Человеку, которому несколько часов назад зашили нитками сердце, трудно улыбаться. Очень трудно. Потому у Яши улыбка и была такая слабая, почти незаметная. Но это уже дело второстепенное. Главное, он улыбался, видел солнце, жил. Выходит, мы с Поликарпом Николаевичем и Олей одержали верх.
Легок на помине старый Поликарп — войдя, он наблюдал за Олей и Яшей. Потом тронул меня за локоть, поманил в коридор. Обнял там, поцеловал, щекоча своей бородкой, и проговорил:
— Вы, малыш, — хирург. Теперь и я скажу — хирург.
В конце коридора горела единственная крошечная лампочка, потому я и не видел глаз Поликарпа. Но они представлялись мне похожими на глаза Яши, смотревшие на солнце.
Поликарп Николаевич вел меня, обняв за талию, как водят девушек, и шептал:
— Не сердитесь на меня — самую малость выпил. Самую малость!.. С радости за вас выпил. Валялся-валялся в холодной бобыльей постели, так и не мог уснуть. Выпил вот — и пришел к вам… А Сергей Сергеевич тоже не спит. Бродит по двору. Переживает… Хороший он человек, но любит, чтобы его не только слушали, но и слушались. Правда, этой болезнью страдает девяносто девять процентов всех людей. Что делать?.. И вы, наверно, любите, чтобы вас слушались… У него большие связи, обширные знакомства и здесь и в области. Слушайтесь его, согласитесь быть его, так сказать, духовным сыном! Он сделает для вас все. Очень многое…

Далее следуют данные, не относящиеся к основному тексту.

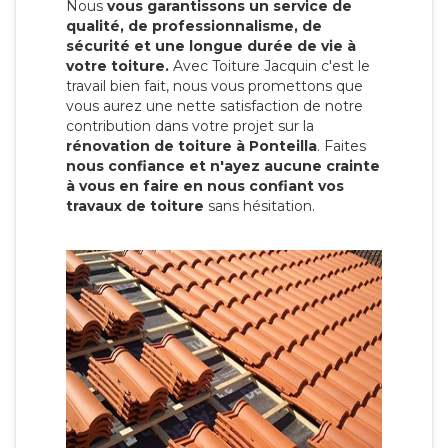
Nous
vous garantissons un service de
qualité, de professionnalisme, de
sécurité et une longue durée de vie à
votre toiture.
Avec Toiture Jacquin c'est
le
travail bien fait, nous vous promettons que
vous aurez une nette satisfaction de notre
contribution dans votre projet sur la
rénovation de toiture à Ponteilla
. Faites
nous confiance et n'ayez aucune crainte
à vous en faire en nous confiant vos
travaux de toiture
sans hésitation.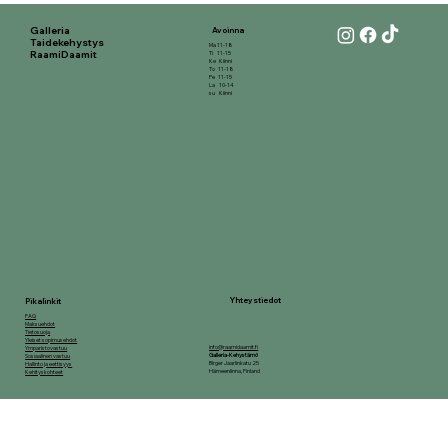
Galleria
Avoinna
Taidekehystys
Ma 11-18
RaamiDaamit
Ti 11-15
Ke Kiinni
To 11-18
Pe 11-15
La 10-14
su Kiinni
Yhteystiedot
Pikalinkit
FAQ
Maksuehdot
Tietosuoja
Yleiset sopimusehdot
info@raamidaamit.fi
Ymparistovastuu
Galleria-Kehystämö
Sosiaalinen vastuu
Birger Jaarlinkatu 25
Hallinto ja eettisyys
Hämeenlinna, Finland
Kehityskohteet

Мы остановились под аркой, облезшей от сырости. Он держал меня за руку своей мягкой горячей рукой, тонкими классическими пальцами хирурга и говорил, почти шептал, а я его уже не слушал.
…В институте я видел живой мозг. Видел, как струится в сосудах горячая кровь, слышал, как дышат легкие, бьется сердце. Я даже видел сердце. Столько читал о нем стихов, статей в учебниках, исследований, но что такое сердце — узнал только прошлой ночью.
Могучее и нежное.
Оно билось в моих руках, и, казалось, я не сердце, не сердечную мышцу держу, а самую жизнь, ее сущность, ее тайну. И мои руки плавились от робости перед этой тайной, пальцы принадлежали ей и работали с легкостью и изяществом, которых раньше я не замечал.

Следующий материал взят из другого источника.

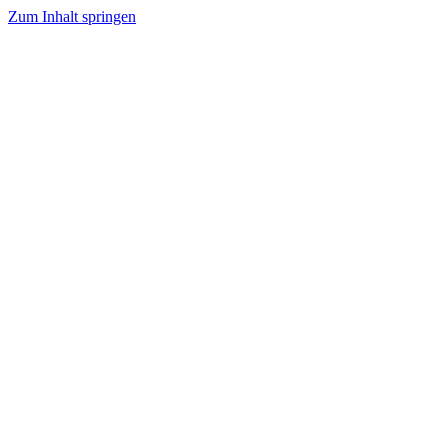
Zum Inhalt springen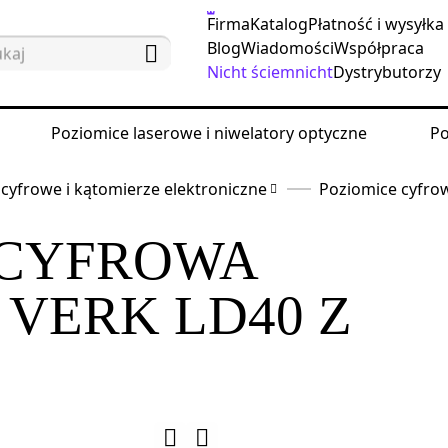
Firma
Katalog
Płatność i wysyłka
Blog
Wiadomości
Współpraca
Nicht ściemnicht
Dystrybutorzy
Poziomice laserowe i niwelatory optyczne
Po
cyfrowe i kątomierze elektroniczne
Poziomice cyfro
 CYFROWA
VERK LD40 Z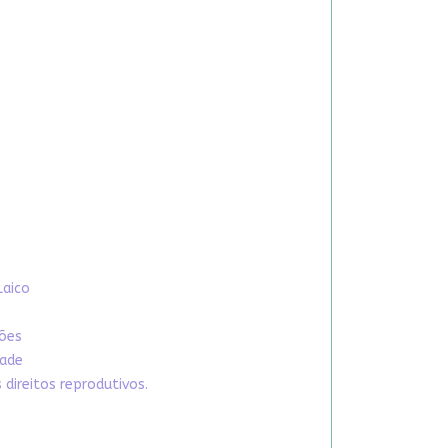
Laico
xões
dade
direitos reprodutivos.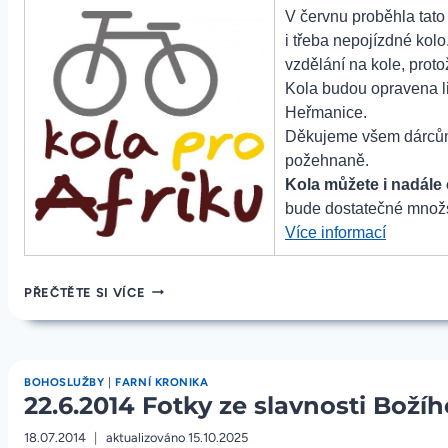
V červnu proběhla tato
i třeba nepojízdné kolo
vzdělání na kole, proto
Kola budou opravena li
Heřmanice.
Děkujeme všem dárcům.
požehnaně.
Kola můžete i nadále
bude dostatečné množst
„22.6.20
Více informací
Fotky
kol
22.6.2014
PŘEČTĚTE SI VÍCE
pro
FOTKY
KOL
Afriku“
PRO
AFRIKU
BOHOSLUŽBY
|
FARNÍ KRONIKA
22.6.2014 Fotky ze slavnosti Boží
18.07.2014
aktualizováno
15.10.2025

Но когда я зашил ранку, сердце вдруг стало умирать. Я похолодел. Мне показалось, что это уже не сердце стучало, а смерть своею клюкой.
Стихли удары.
Все кончено…
Но что это? Снова удар.
Еще!..
Я оглянулся на Поликарпа Николаевича. Он стоял бледный, судорожно дышал и нагнетал шприцем в кровеносный сосуд больного кровь.
Поднял на меня свои горячечные глаза и спросил:
— Ну что?
— Бьется.
Старый Поликарп отошел от операционного стола и тяжело опустился на табурет. Бледное лицо налилось румянцем. Даже седые усы и бородка, показалось мне, порозовели.
Как он был красив, наш Поликарп!..
И вот теперь мы стояли в полумраке под облезлой от сырости аркой. Я хотел рассмотреть его лицо, но оно было расплывчатым и темным, как лик древней иконы.